Common Mistakes to Avoid

  • Designing the query from code first:
    Jumping straight into Playwright and trying to guess a query slows you down and leads to trial‑and‑error runs.
    How to avoid it: Always prototype in Playground or the IDE extension first, validate JSON, then export to code.

  • Over‑fitting the query to a single page:
    If you only test on one URL, you might inadvertently rely on layout quirks.
    How to avoid it: During prototyping, run the same query on several representative pages (different products, apps, locations) and confirm that the JSON remains consistent.

Real‑World Example

Say you’re building a marketplace intelligence pipeline and need consistent app metrics across Google Play Store:

  1. Open an app page in AgentQL Playground.

  2. Draft a schema‑first query:

    {
      apps[] {
        app_name: name
        developer_name: developer
        rating
        download_count
      }
    }
    
  3. Refine field names and confirm the JSON is stable across multiple apps.

  4. Export the validated query as a Python SDK snippet.

  5. Drop the snippet into your ETL job that crawls app URLs and writes the JSON into your warehouse.
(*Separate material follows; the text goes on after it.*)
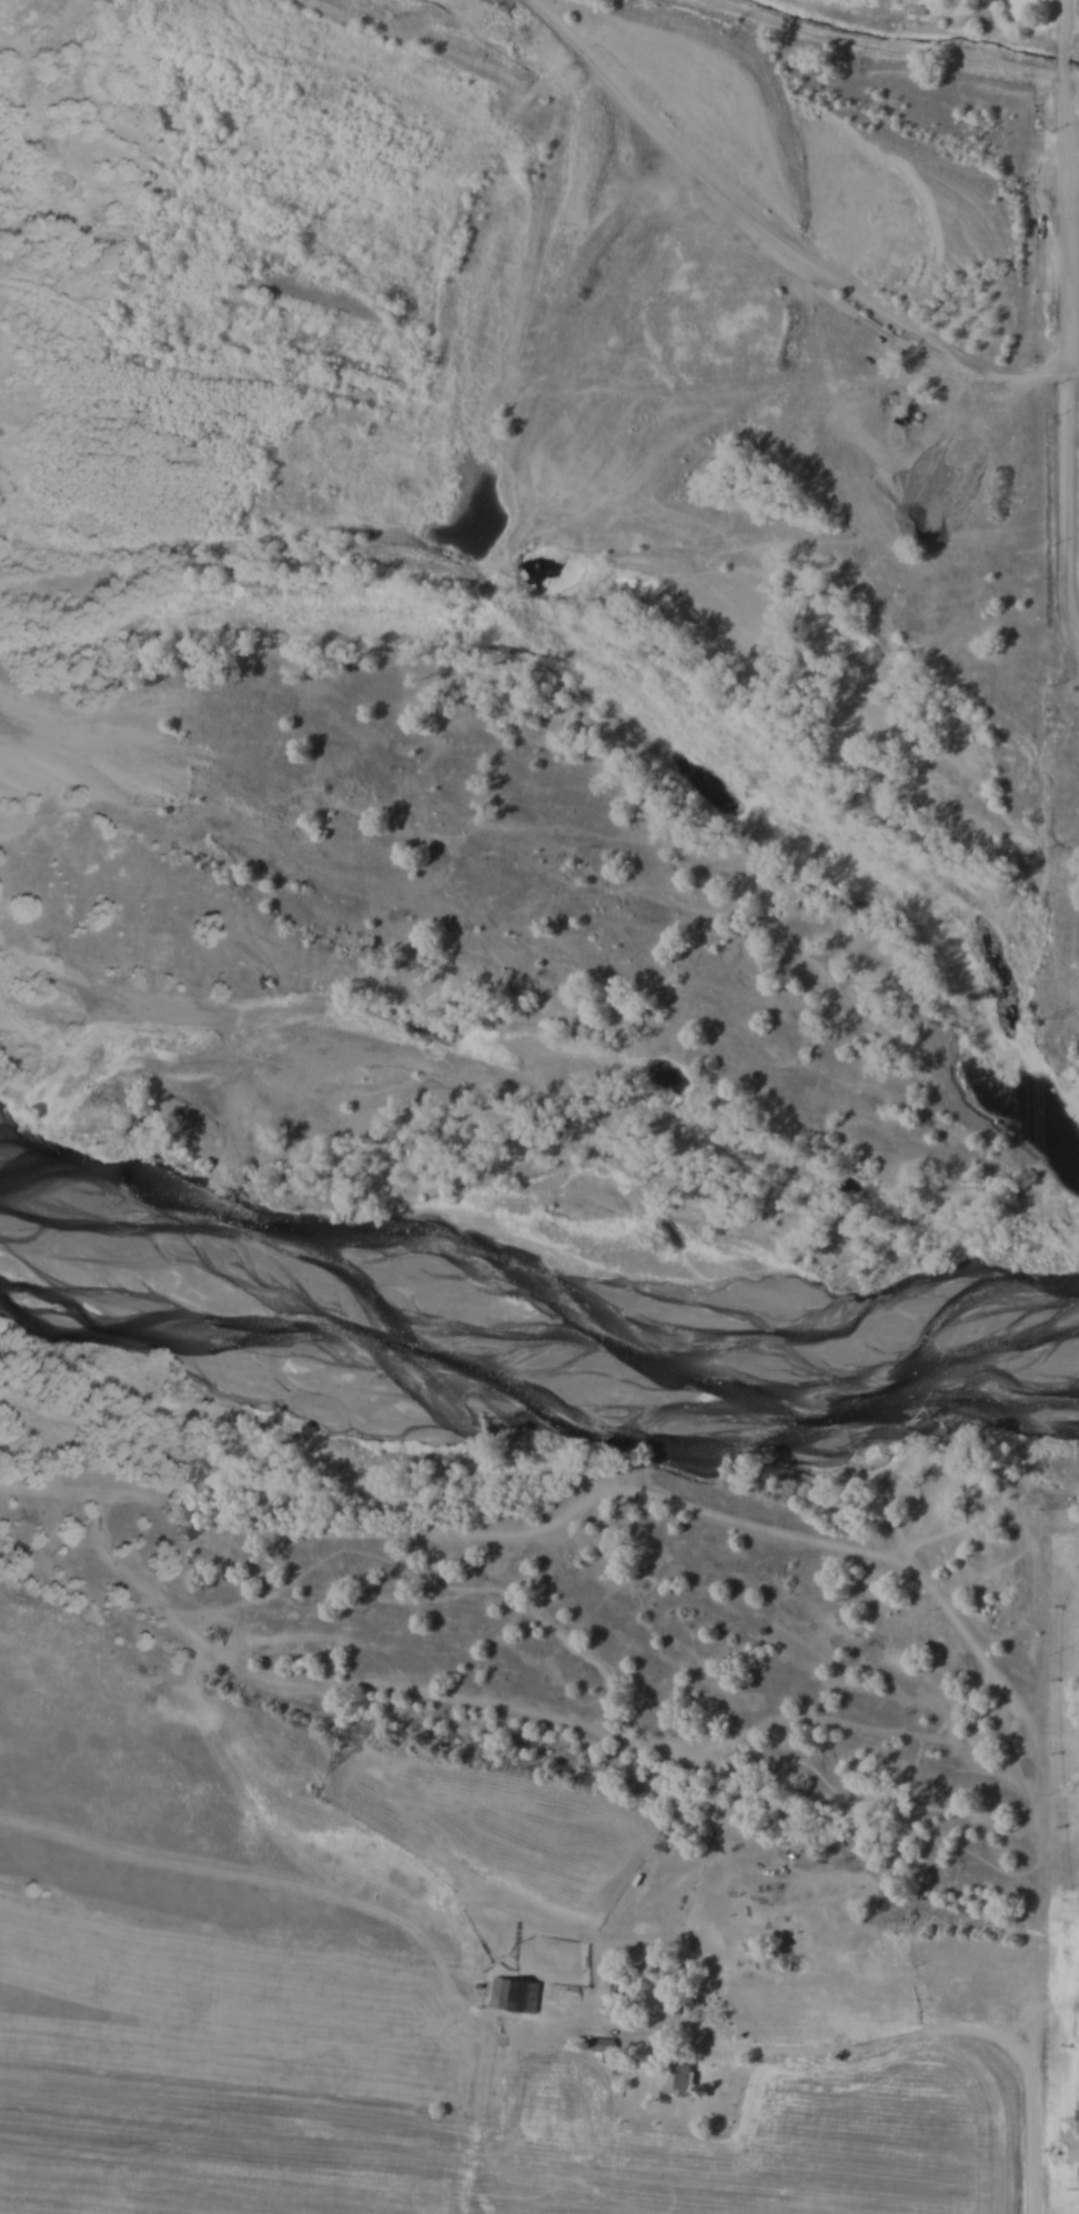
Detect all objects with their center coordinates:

Because you invested a few minutes prototyping in Playground, your pipeline avoids brittle CSS/XPath selectors, handles minor layout changes with AgentQL’s self‑healing behavior, and produces clean JSON ready for downstream analysis or LLM grounding.

Pro Tip: Treat the query you build in Playground as an API contract. Once it’s stable across a sample set of pages, commit it to your repo as a versioned schema (e.g., google_play_app_v1.agentql) so any future changes are explicit and reviewable.

Summary

AgentQL Playground is your fastest way to move from “I need this data from the web” to “I have a robust query and production‑ready code.” You prototype against live pages, iterate on the schema until the JSON fits your pipeline, then export language‑specific snippets for the JS/Python SDKs or the REST API. That workflow replaces fragile selector hunting with query‑driven, self‑healing extraction that slots cleanly into your existing Playwright scripts or browserless data flows.